Jason Samuels Smith,

May/June 2004

“It was extremely humbling and gratifying appearing on the cover—it was my first appearance in any major publication. I felt as if not only I, but tap dance as a genre, had won a victory in the fight for visibility and acknowledgement.”

 

Misha Gabriel,

May/June 2007

“I grew up reading Dance Spirit, so it was an honor to be recognized by my community and by such a strong voice in the dance world. Thanks, DS!”

Jeanine Mason,

November 2009

“I remember first appearing in DS in a tiny photo from Nationals—it was the most exciting moment of my life! Then, seeing my “So You Think You Can Dance” cover was the realization of my dream to be a role model and to inspire others as I have been inspired. Being a part of DS has been one of the greatest honors of my life.
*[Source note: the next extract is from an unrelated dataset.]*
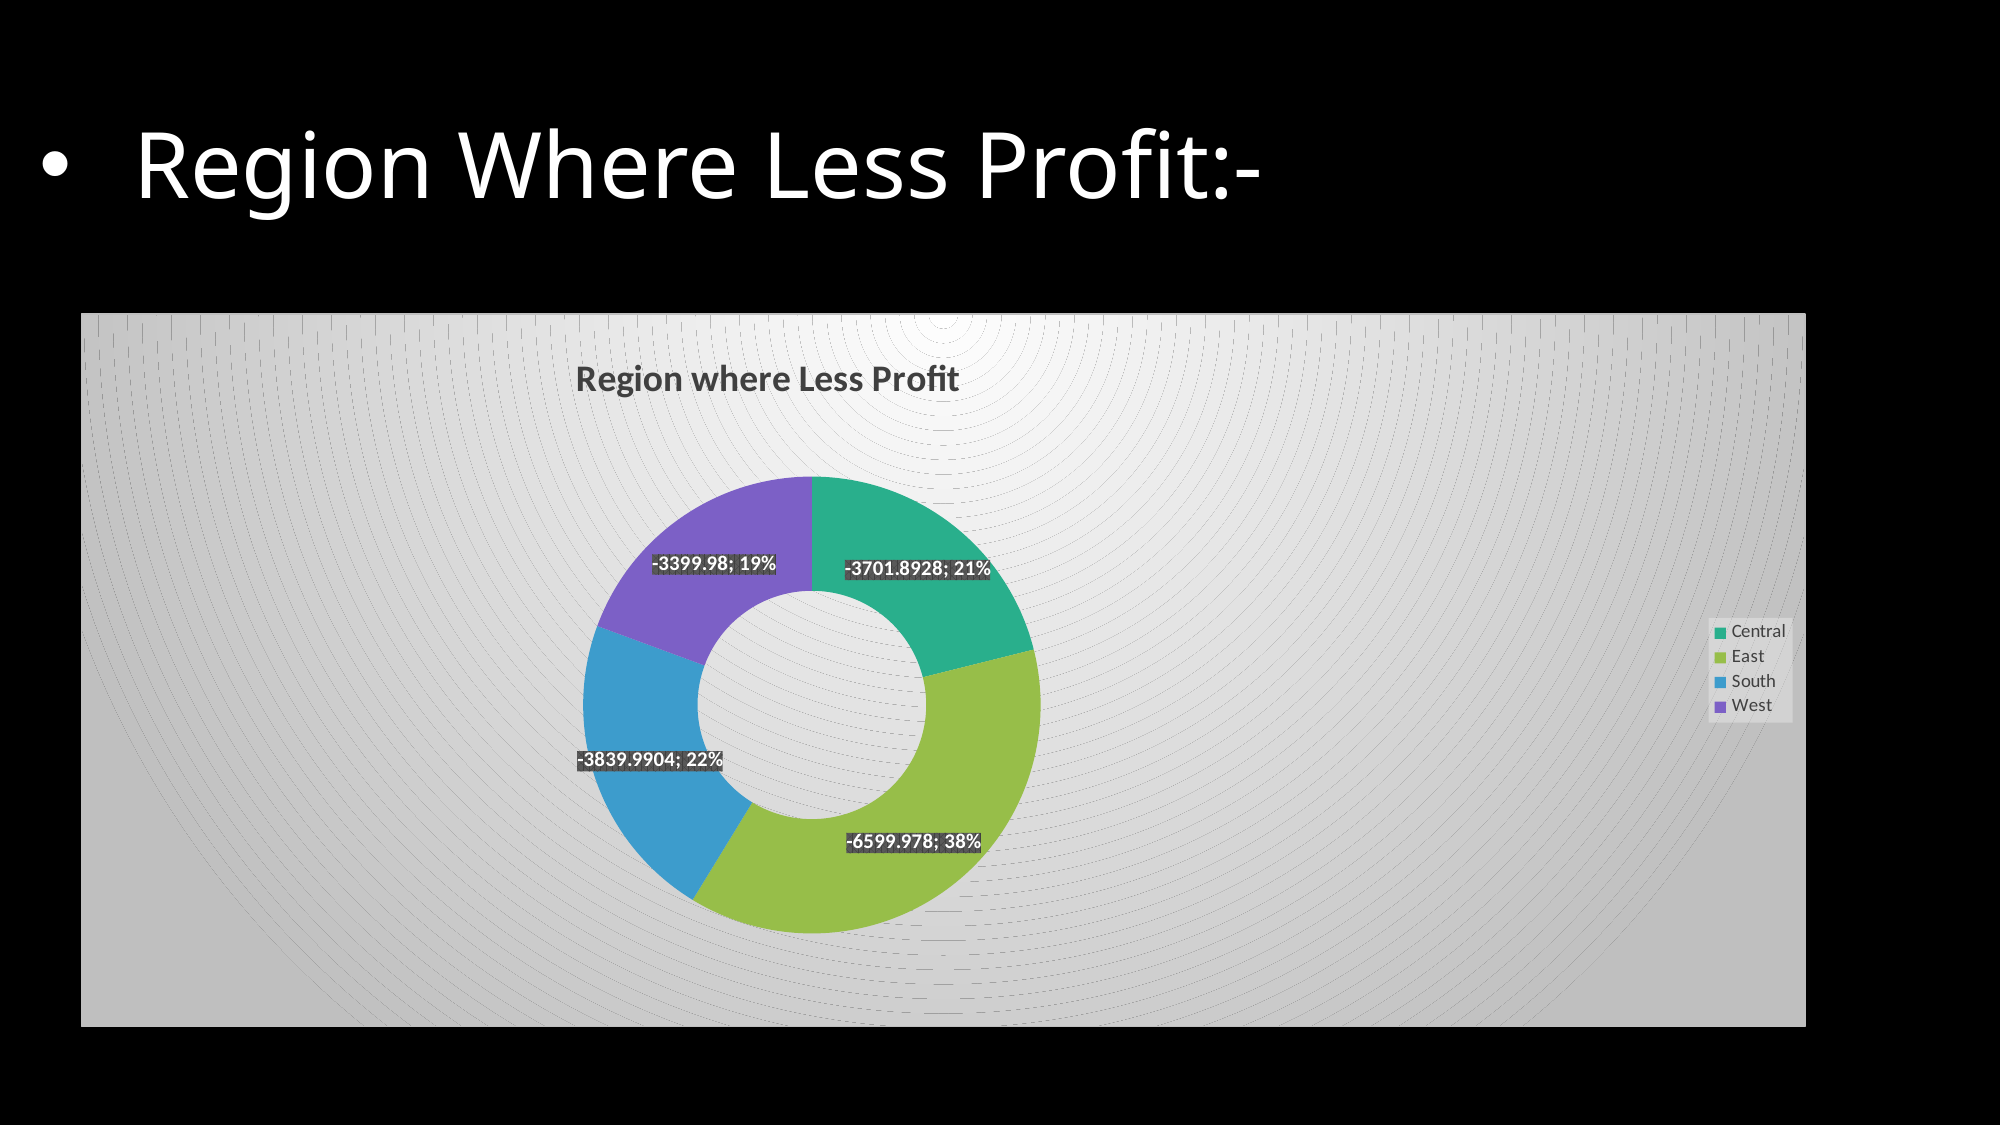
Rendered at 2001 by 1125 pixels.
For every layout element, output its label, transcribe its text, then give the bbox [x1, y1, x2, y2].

chart [80, 313, 1806, 1028]
title Region Where Less Profit:- [24, 59, 1863, 278]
The magazine will always be an integral part of my journey.”

 

Sascha Radetsky,

December 2004

“I’m grateful to have appeared on the cover of Dance Spirit. The magazine is relevant, influential and, most of all, a lot of fun. Congratulations to the DS staff on reaching this milestone!”

Meredith Miles,

July/August 2010

“Being on the cover gave me exposure to a large group of people I might not have reached otherwise. The media attention I received helped document an exciting time in my career.”

 

 

Keenan Kampa,

March 2012

“Being on the cover was such an honor. It afforded me the opportunity to reach a huge dance readership beyond the ballet world. The amount of support and encouragement I’ve received has been overwhelming. I’m leaving for Russia with a support system I never imagined.”

Haylee Roderick,

April 2011

“Being able to reach out to younger dancers, to inspire or guide them, is very rewarding. DS does an incredible job staying current with what’s going on in the dance world—and it has the sweetest staff there is. [Editor’s note: We’re blushing!] Being a cover girl is an honor I will always remember and be proud of.”

 

Savannah Wise,

July/August 2011

“My dancer friends from when I was young couldn’t believe it. ‘You’re on the cover of what?!’ was a pretty common response. When you’re a performer, your work is primarily onstage. Since most of my family lives far away, it’s really cool when I get to share what I’m doing with them from miles away. That cover is framed in my living room.”

Rasta Thomas,

June 2000 and September 2007

Dance Spirit reaches a younger generation of dancers as well as seasoned professionals, so being on the cover twice was exciting because that’s what my show, Rock the Ballet, is all about. My wife, Adrienne [Canterna] (a DS cover girl in November 1998), and the Bad Boys of Dance are dedicated to sharing our love for dance around the world, and that’s exactly what DS does. Keep doing what you’re doing, DS—you’re the best!”

 

Rachael McLaren,

February 2008

“I was over the moon when I learned I’d been selected for the cover! It gave me the boost I needed to believe in myself. It also helped me realize how much support I had from family, teachers and friends who were proud of my achievements.”

Andrea Parson,

February 2011

“My experience on the cover taught me that you don’t have to be a perfect dancer to be on the cover of a magazine. You just have to be honest and happy with who you are and how you move.”

 

 

Dave Scott,

February 2004

“My cover came at a high point of my career. I was working in TV and film, and DS helped my fans get to know me. It boosted the popularity of my classes by putting a face to my accomplishments, and it showed that I can goof off like the best of ’em!”